The current understanding of molecular biology indicates that cellular metabolic activity is heavily influenced by cellular adhesion to a bigger extracellular matrix (ECM) [
26]. For cells such as epithelial, endothelial, and muscle cells, previous studies indicate that cells that fail to adhere to the ECM or lose contact with the matrix undergo apoptosis [
26]. With that reference, the difference in metabolic activity between the cells on the collagen and the PLA samples was likely rooted in their structural ability to encourage cellular adhesion and the formation of an ECM. This amplifies the importance of the ability of biomaterials to mimic cellular binding mechanisms for applications such as organ replacement or clinical challenges that are wound-healing in nature.
There are attempts in biomaterials that utilize the idea of tuning synthetic scaffolds to be more biomimetic through the use of natural polymers. For keratoprosthesis challenges, di-amino-PEG that contains the RGD peptide has been grafted onto PMMA surfaces and has restored cellular adhesion, with enhanced attachment compared to untreated PMMA [
27]. The same motif was utilized as a graft onto the surface of Poly(Carbonate-Urea)urethane and improved hepatocyte adhesion [
28]. Besides the most common RGD motif, the laminin motif IKVAV has been utilized in hydrogels to promote neurogenesis [
29]. An excellent review by Li and colleagues touches on incorporating bioactive ingredients in biomaterials for spinal regeneration [
30].
Despite the evidence for incorporating cellular binding mechanisms into tissue engineering, there are some limitations. Incorporating complete proteins increases the opportunity for immunogenic responses and infection. This is due to their susceptibility to proteolytic degradation and the presence of inflammation and infection in vivo, accelerating protein degradation [
31]. Most current attempts utilize presenting motifs that cells recognize in the form of immobilized peptides [
31]. Thus, it is imperative to probe the role of specific motifs in signaling cascades that result in increased cellular attachment and proliferation. This understanding will lead us to more efficient and biomimetic scaffolds for tissue engineering, which can ultimately be used for various applications, including wound healing, the repair and replacement of damaged tissues, and microfluidic models.

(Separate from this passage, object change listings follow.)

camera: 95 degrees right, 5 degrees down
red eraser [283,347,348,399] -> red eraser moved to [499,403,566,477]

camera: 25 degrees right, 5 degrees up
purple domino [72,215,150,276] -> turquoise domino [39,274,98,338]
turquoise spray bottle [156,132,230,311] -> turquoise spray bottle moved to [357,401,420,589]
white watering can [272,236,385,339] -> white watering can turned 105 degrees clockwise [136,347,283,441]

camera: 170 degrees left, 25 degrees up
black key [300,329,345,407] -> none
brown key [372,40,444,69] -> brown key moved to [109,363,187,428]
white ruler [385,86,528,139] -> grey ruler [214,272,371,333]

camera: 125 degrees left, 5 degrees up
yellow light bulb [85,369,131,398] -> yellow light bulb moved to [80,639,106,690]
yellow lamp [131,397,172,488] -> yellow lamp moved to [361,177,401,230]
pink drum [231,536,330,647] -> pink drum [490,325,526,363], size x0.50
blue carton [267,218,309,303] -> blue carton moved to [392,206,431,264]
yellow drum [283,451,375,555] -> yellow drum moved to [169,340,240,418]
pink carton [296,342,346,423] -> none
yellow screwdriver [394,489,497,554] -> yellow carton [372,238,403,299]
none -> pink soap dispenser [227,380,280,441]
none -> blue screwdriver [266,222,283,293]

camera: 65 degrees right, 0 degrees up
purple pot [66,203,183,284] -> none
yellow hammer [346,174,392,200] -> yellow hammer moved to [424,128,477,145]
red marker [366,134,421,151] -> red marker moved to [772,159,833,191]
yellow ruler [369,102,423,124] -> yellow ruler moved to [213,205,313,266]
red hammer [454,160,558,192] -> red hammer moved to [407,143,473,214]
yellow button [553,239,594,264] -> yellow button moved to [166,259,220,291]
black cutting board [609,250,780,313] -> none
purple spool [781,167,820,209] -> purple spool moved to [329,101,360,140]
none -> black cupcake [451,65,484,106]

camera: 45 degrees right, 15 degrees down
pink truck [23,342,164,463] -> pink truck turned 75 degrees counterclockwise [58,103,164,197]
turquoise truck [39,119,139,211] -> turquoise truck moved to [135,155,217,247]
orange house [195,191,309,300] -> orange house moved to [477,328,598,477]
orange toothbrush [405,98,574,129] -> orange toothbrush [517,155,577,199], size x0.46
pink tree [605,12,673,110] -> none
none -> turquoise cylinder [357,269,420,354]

Outside of the binding considerations, some additional challenges need to be considered when designing more biomimetic scaffolds. While textile technology approaches tend to offer the advantages of mimicking the ECM and the anisotropic and strain-stiffening tendencies seen across human physiology, there are struggles among preparation techniques [
32]. Specifically, many reviews have indicated that electrospinning is currently the most dominant scaffold preparation in the modern tissue engineering literature but has major challenges with industrial replication due to Rayleigh, axisymmetric, and whipping instability [
32,
33]. Attempts at 3-D biomimetic scaffolds involve different woven, kitted, and braided patterns [
25]. An interesting future direction for biomimetic materials and tissue engineering is utilizing a commercially viable, nanofibrous fabrication technique with bioactive ingredients such as peptide motifs.